Money Goal Matching (MGM): The launch of our proprietary MGM model matches client essential spending with bonds and flexible spending with equities, which maximizes financial success.
Laddered Bonds: The addition of a new strategy for clients in withdrawal mode, bond ladders immunize the uncertainty in funding shorter-term goals by locking in current interest rates while minimizing interest rate risk.
Investment Principles Brochure: Like rules made of stone, our key investment principles, encapsulated in a new brochure, provide clients with a tangible reference of our 9 time-tested principles.

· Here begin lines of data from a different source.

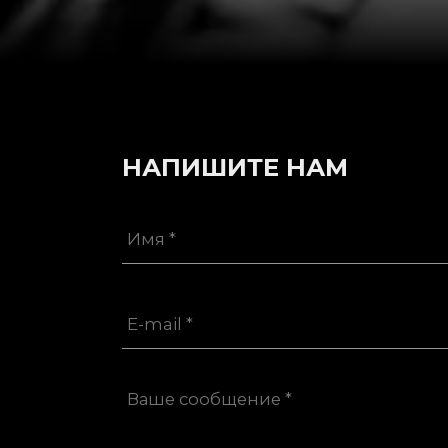
НАПИШИТЕ НАМ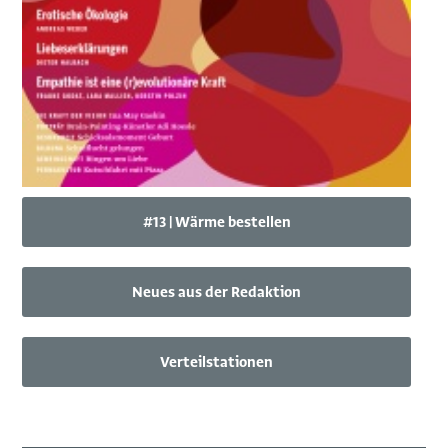
#13 | Wärme bestellen
Neues aus der Redaktion
Verteilstationen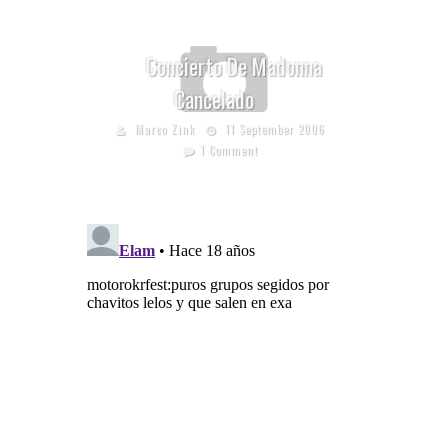
Concierto De Madonna
Cancelado
Marco Zink
11 September 2006
1 Comment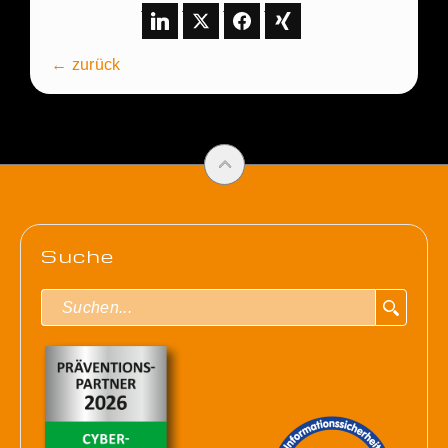
← zurück
Suche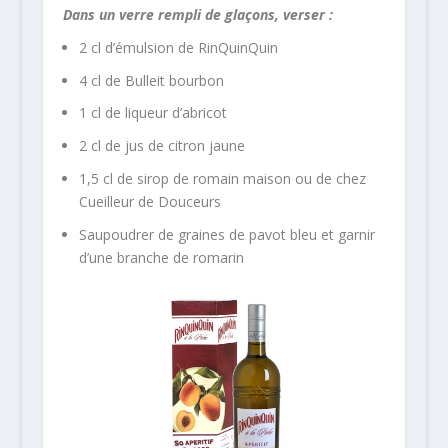
Dans un verre rempli de glaçons, verser :
2 cl d’émulsion de RinQuinQuin
4 cl de Bulleit bourbon
1 cl de liqueur d’abricot
2 cl de jus de citron jaune
1,5 cl de sirop de romain maison ou de chez
Cueilleur de Douceurs
Saupoudrer de graines de pavot bleu et garnir
d’une branche de romarin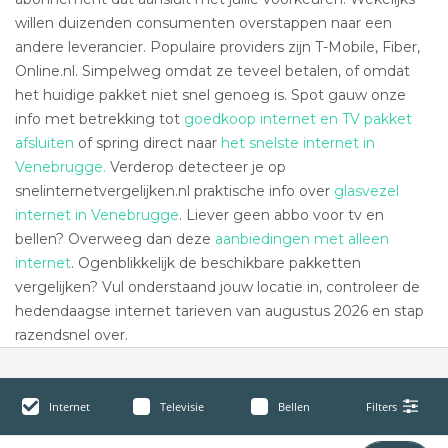
willen duizenden consumenten overstappen naar een
andere leverancier. Populaire providers zijn T-Mobile, Fiber,
Online.nl. Simpelweg omdat ze teveel betalen, of omdat
het huidige pakket niet snel genoeg is. Spot gauw onze
info met betrekking tot
goedkoop internet en TV pakket
afsluiten
of spring direct naar
het snelste internet in
Venebrugge.
Verderop detecteer je op
snelinternetvergelijken.nl praktische info over
glasvezel
internet in Venebrugge
. Liever geen abbo voor tv en
bellen? Overweeg dan deze
aanbiedingen met alleen
internet
. Ogenblikkelijk de beschikbare pakketten
vergelijken? Vul onderstaand jouw locatie in, controleer de
hedendaagse internet tarieven van augustus 2026 en stap
razendsnel over.
Internet
Televisie
Bellen
Filters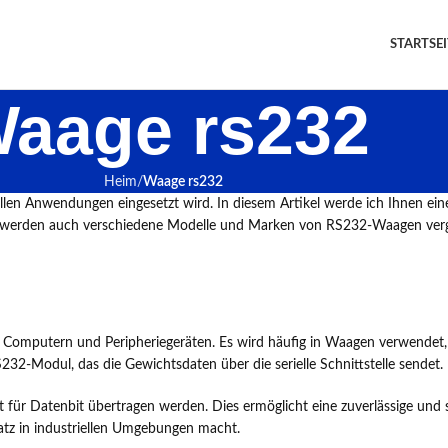
STARTSEI
aage rs232
Heim
Waage rs232
dustriellen Anwendungen eingesetzt wird. In diesem Artikel werde ich Ihne
 Wir werden auch verschiedene Modelle und Marken von RS232-Waagen verg
en Computern und Peripheriegeräten. Es wird häufig in Waagen verwende
32-Modul, das die Gewichtsdaten über die serielle Schnittstelle sendet.
it für Datenbit übertragen werden. Dies ermöglicht eine zuverlässige un
satz in industriellen Umgebungen macht.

Tax-Loss Harvesting: Despite a strong market in 2023, tactical harvesting of losses was executed to offset future taxable gains.

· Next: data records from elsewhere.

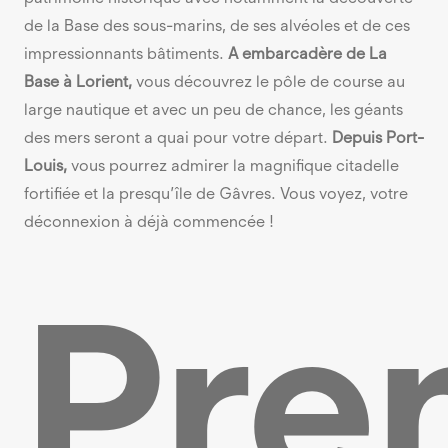
de la Base des sous-marins, de ses alvéoles et de ces
impressionnants bâtiments.
A embarcadère de La
Base à Lorient,
vous découvrez le pôle de course au
large nautique et avec un peu de chance, les géants
des mers seront a quai pour votre départ.
Depuis Port-
Louis,
vous pourrez admirer la magnifique citadelle
fortifiée et la presqu’île de Gâvres. Vous voyez, votre
déconnexion à déjà commencée !
Pre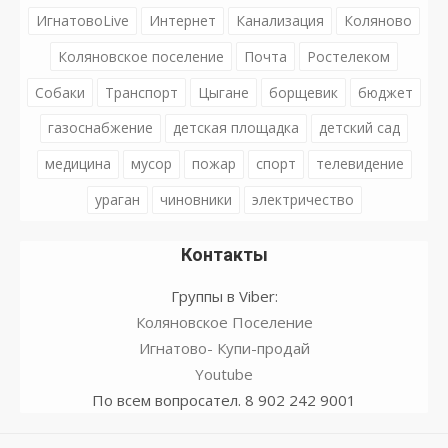
ИгнатовоLive
Интернет
Канализация
Коляново
Коляновское поселение
Почта
Ростелеком
Собаки
Транспорт
Цыгане
борщевик
бюджет
газоснабжение
детская площадка
детский сад
медицина
мусор
пожар
спорт
телевидение
ураган
чиновники
электричество
Контакты
Группы в Viber:
Коляновское Поселение
Игнатово- Купи-продай
Youtube
По всем вопросател. 8 902 242 9001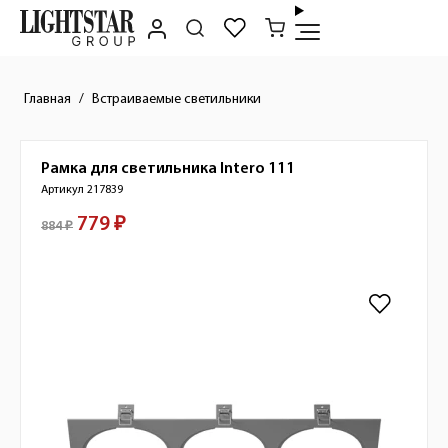
Главная
Встраиваемые светильники
Рамка для светильника
Intero 111
Краткое описание товара
Артикул 217839
779 ₽
Стоимость товара
884 ₽
Изображения товара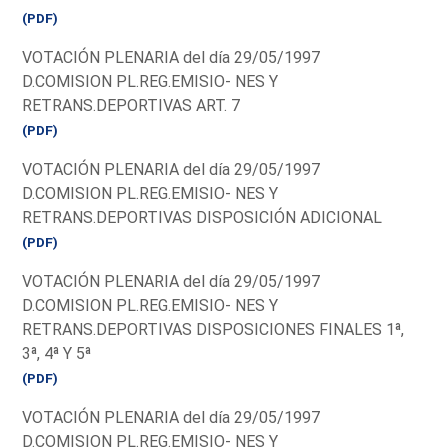
(PDF)
VOTACIÓN PLENARIA del día 29/05/1997
D.COMISION PL.REG.EMISIO- NES Y
RETRANS.DEPORTIVAS ART. 7
(PDF)
VOTACIÓN PLENARIA del día 29/05/1997
D.COMISION PL.REG.EMISIO- NES Y
RETRANS.DEPORTIVAS DISPOSICIÓN ADICIONAL
(PDF)
VOTACIÓN PLENARIA del día 29/05/1997
D.COMISION PL.REG.EMISIO- NES Y
RETRANS.DEPORTIVAS DISPOSICIONES FINALES 1ª,
3ª, 4ª Y 5ª
(PDF)
VOTACIÓN PLENARIA del día 29/05/1997
D.COMISION PL.REG.EMISIO- NES Y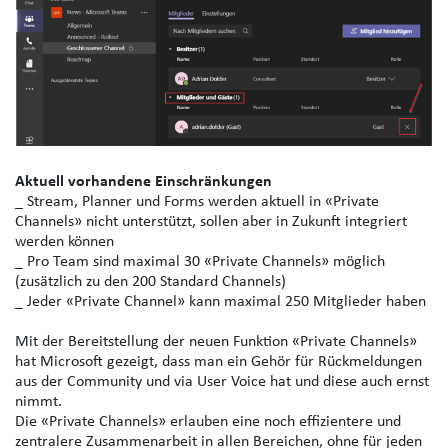
Aktuell vorhandene Einschränkungen
_ Stream, Planner und Forms werden aktuell in «Private
Channels» nicht unterstützt, sollen aber in Zukunft integriert
werden können
_ Pro Team sind maximal 30 «Private Channels» möglich
(zusätzlich zu den 200 Standard Channels)
_ Jeder «Private Channel» kann maximal 250 Mitglieder haben
Mit der Bereitstellung der neuen Funktion «Private Channels»
hat Microsoft gezeigt, dass man ein Gehör für Rückmeldungen
aus der Community und via User Voice hat und diese auch ernst
nimmt.
Die «Private Channels» erlauben eine noch effizientere und
zentralere Zusammenarbeit in allen Bereichen, ohne für jeden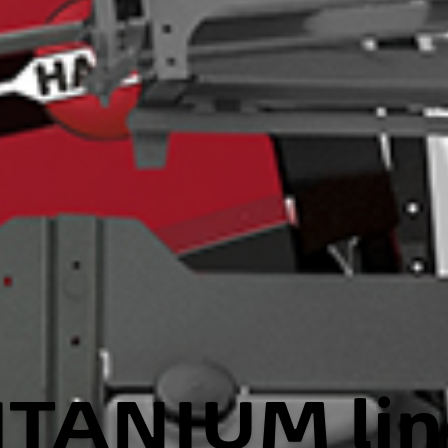
ITANIUM lin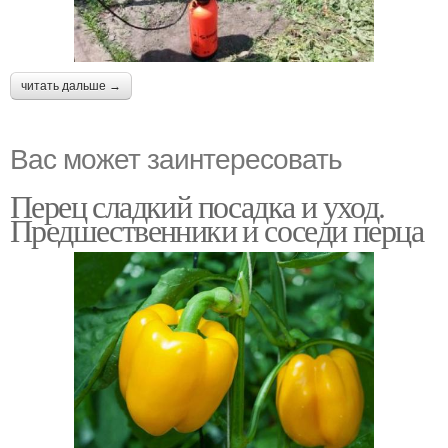
читать дальше →
Вас может заинтересовать
Перец сладкий посадка и уход.
Предшественники и соседи перца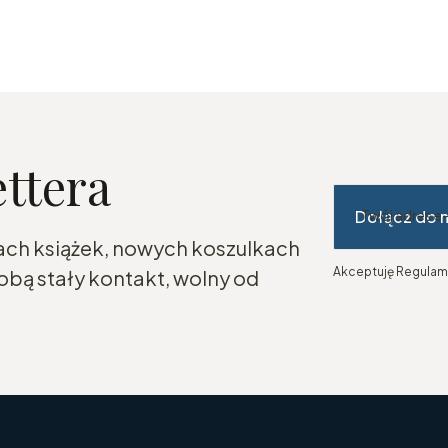
ettera
Dołącz do 
Twój adres e
ach książek, nowych koszulkach
Akceptuję Regulami
bą stały kontakt, wolny od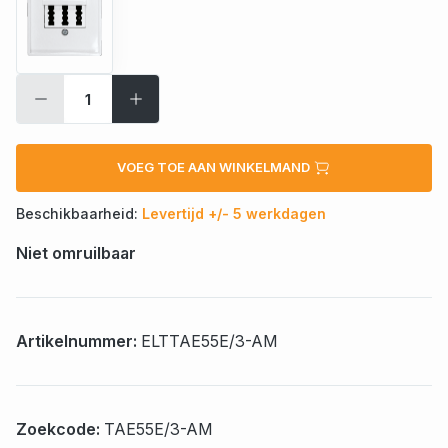
VOEG TOE AAN WINKELMAND
Beschikbaarheid:
Levertijd +/- 5 werkdagen
Niet omruilbaar
Artikelnummer:
ELTTAE55E/3-AM
Zoekcode:
TAE55E/3-AM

Capital Markets Assumptions: Assumptions for expected returns of equities, bonds, and inflation - used throughout our planning and financial models - were updated based on forward-looking market data.
2023 Highlights
2023 underscored the importance of enduring short-term volatility for long-term gains. Despite a bear market early in the Quantum launch in 2022, resilient companies focused on what they could control, leading to growth in earnings and a total return (appreciation plus dividends) in 2023 of 26.3% for the S&P 500 stock index. Was it enough to bring the “Post-Pandemic Monetary & Energy Crisis” to an end? There is no official arbiter of the end of bear markets, but it helps to think of it this way: a hypothetical investment of $1 million in the S&P 500 stock index at the all-time high on January 3, 2022, would have been worth about $754 thousand¹ at the lowest subsequent point on October 12 that year. From that point It would take 14 months to break into positive ground on December 13, 2023. Only a particular species of quant nerds maintains their own chronicle of past bear markets, and I’m one of them. I hereby declare the recent bear market over! Or more accurately, in hibernation until its next temporary, albeit frightening, appearance, and I now add it to the chronicle of bear markets shown in the table below:
At some point, we will do a blog post dedicated to exploring the rich set of information contained in this chronicle and how it should inform the development of an investment policy. For now, suffice it to say that although bear markets are regular fixtures of investing, when they occur, we will know we’ve seen this movie before, and we will know how it ends: with progress and new highs.
2024 Outlook
Which brings us to our outlook for 2024. After a resounding rebound in stocks last year, the market is pricing in a slower pace for growth going forward. The projection as of this writing for profits from an investment in a globally diversified portfolio of companies such as Quantum does is a yield of 6.4%² - known as the “earnings yield”. Wharton finance professor and author of Stocks for The Long Run, Jeremy Siegel, says that the earnings yield is the best predictor of the expected return of stocks above inflation. Currently, the market is expecting the average annual inflation rate over the next ten years to be 2.3%, which means the market’s expectation for stock returns is 8.7% (before investment fees). That suits us just fine – slower and steadier wins the race! This expected return is very similar to the return assumptions used in our planning, and client financial plans have never looked better.
Happy planning in 2024 everyone!
¹ This includes the dividends paid by those companies, which are counted only over full calendar months. Investment fees, expense and taxes are not counted.